Today I am the majority owner of businesses worth many millions of dollars, but more importantly, I employ over a hundred people globally, in high-paying jobs who have critical roles and responsibilities. They are counting on me, and I let them down. I have learned a harsh lesson. The trial and six months in a maximum security prison has been a frightening wake-up call. I now understand how I need to change.

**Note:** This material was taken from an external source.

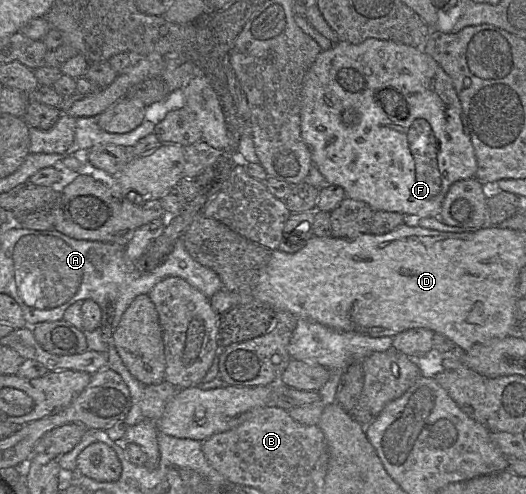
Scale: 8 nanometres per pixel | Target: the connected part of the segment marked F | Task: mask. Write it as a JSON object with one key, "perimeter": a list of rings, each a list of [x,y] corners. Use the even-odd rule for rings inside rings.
{"perimeter":[[[369,38],[360,44],[339,41],[329,50],[322,50],[314,63],[306,72],[302,88],[301,107],[301,137],[311,152],[312,163],[323,175],[326,184],[336,185],[344,189],[346,197],[368,204],[374,211],[396,212],[404,215],[408,220],[425,217],[439,217],[443,200],[449,187],[460,180],[475,178],[477,160],[469,129],[463,118],[461,103],[453,86],[451,78],[441,66],[421,48],[416,48],[389,40]],[[382,89],[395,89],[407,103],[408,116],[402,120],[392,120],[376,99]]]}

I feel I should try to explain my personality. I am an irreverent and free-wheeling individual, who has never been shy about speaking my mind. I am an individual who prizes equal rights, scholastic achievement and individuality. Please understand that when I get into a public war of words with someone, my comments do not always reflect my true nature. Sadly, when I get dragged into mud fight, I often dive in, head first. I pray Your Honor doesn’t hold this behavior against me or mistake it for my regular approach to life. At times, I have been characterized totally incorrectly at trial by some who are biased, as litigation opponents for example do not make fair critics. I regret where my temper can take me when I get angry or feel betrayed. I have worked on this bad habit for some months now and will try to find equanimity in the future.

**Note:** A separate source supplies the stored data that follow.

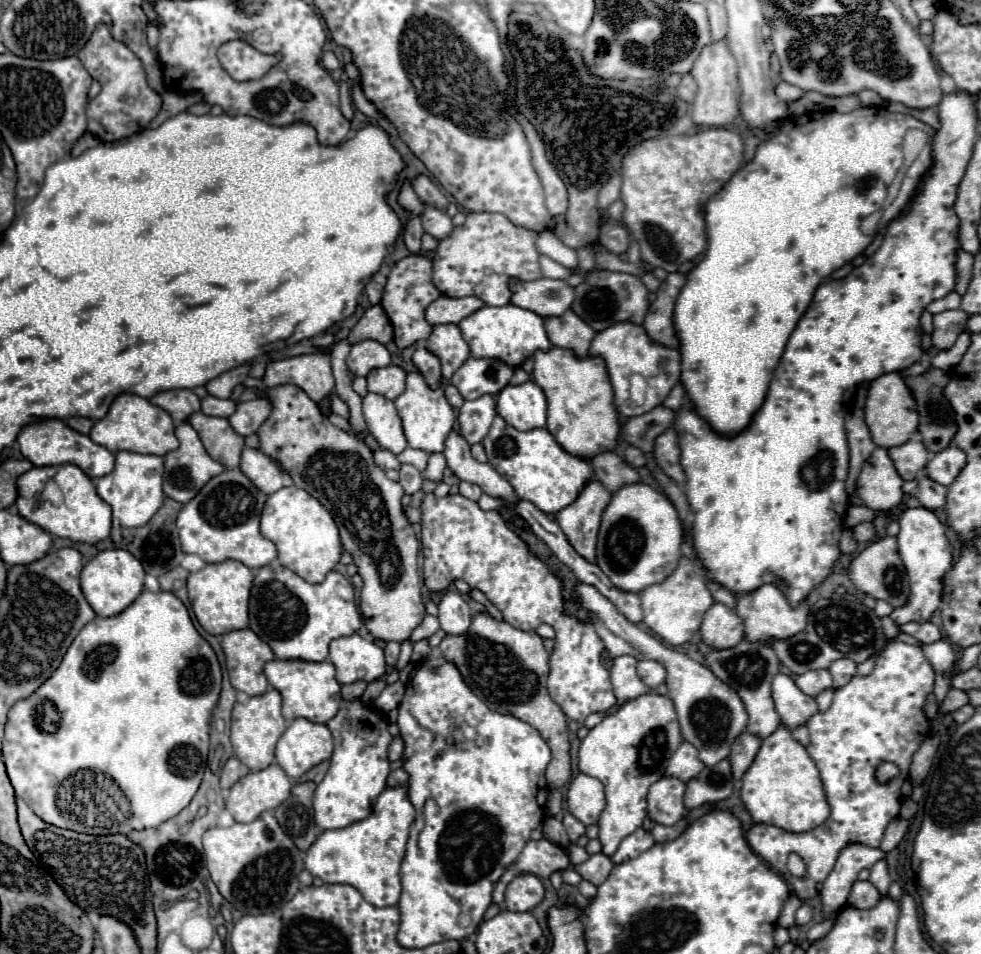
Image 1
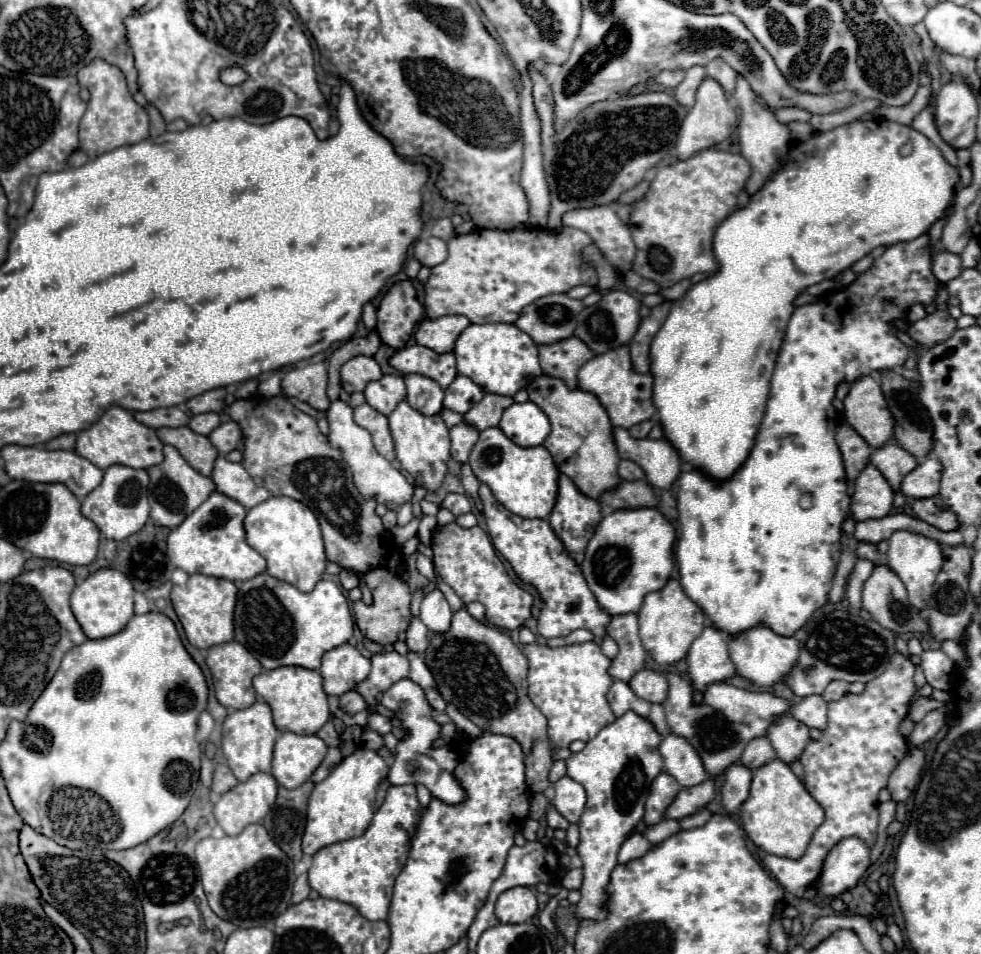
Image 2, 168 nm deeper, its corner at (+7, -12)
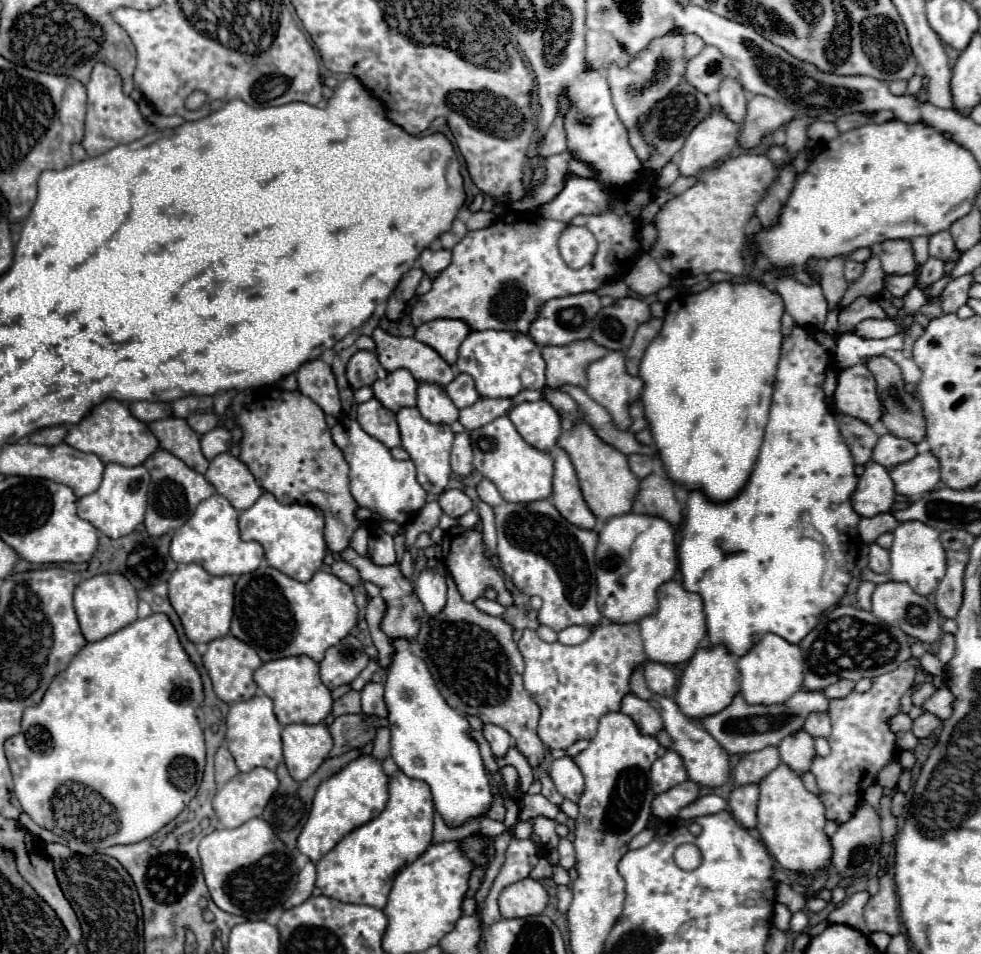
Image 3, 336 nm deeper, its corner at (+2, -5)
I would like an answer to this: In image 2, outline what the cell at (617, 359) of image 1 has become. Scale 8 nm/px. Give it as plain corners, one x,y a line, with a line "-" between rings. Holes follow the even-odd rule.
619,346
613,348
611,352
599,354
585,362
579,370
579,388
595,394
603,408
607,410
613,426
629,430
631,426
653,418
657,412
653,404
653,376
651,374
639,374
633,370
629,348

Prison has been both the most frightening experience in my life but also an opportunity for me to see a side of the world seldom seen or discussed. I have tried my best to make a positive impact on many of the people I encounter here. If I have something to teach my fellow inmates, I implored them to listen and learn. I have comforted the forlorn and forgotten men facing long sentences, many are severely depressed, and sadly, suicidal. I try my best to set a good example for these individuals too, knowing my fame and achievements were something they might know of, and I try my best to explain that in order to have a chance to succeed, they had to make a serious commitment to lifelong education and move far away from poisonous surroundings and attitudes that lead to a temptation to cut corners and commit crimes.
My own advice has not gone unheeded by me. I have also been lucky in my life to be surrounded by some wonderful people who have been better to me than I deserve. I owe them a life built on honesty, integrity and achievement that advances humanity. I assure you that any mercy shown at sentencing will be met with a strict adherence to this oath and I hope to make Your Honor proud of me in the years ahead. I promise to be more careful, open and honest in my business dealings so that I never again have to hear people who once had faith in me and trusted me testify or complain that I misled them or let them down terribly. Just as important, however, is my pledge to Your Honor that if you find it appropriate to impose a sentence that does not include an extended period of incarceration, I will do my absolute best to use my skills and whatever talents I have been blessed with for the betterment of humanity. I honestly believe that I can contribute and really make a difference if Your Honor gives me a chance.
Shkreli’s trollish behavior while he was under investigation and in-court antics will likely come into consideration during his sentencing. His sudden penitence now flies in the face of the old PharmaBro, who made comments calling a congressional panel “imbeciles” while looking bored and cocky in court.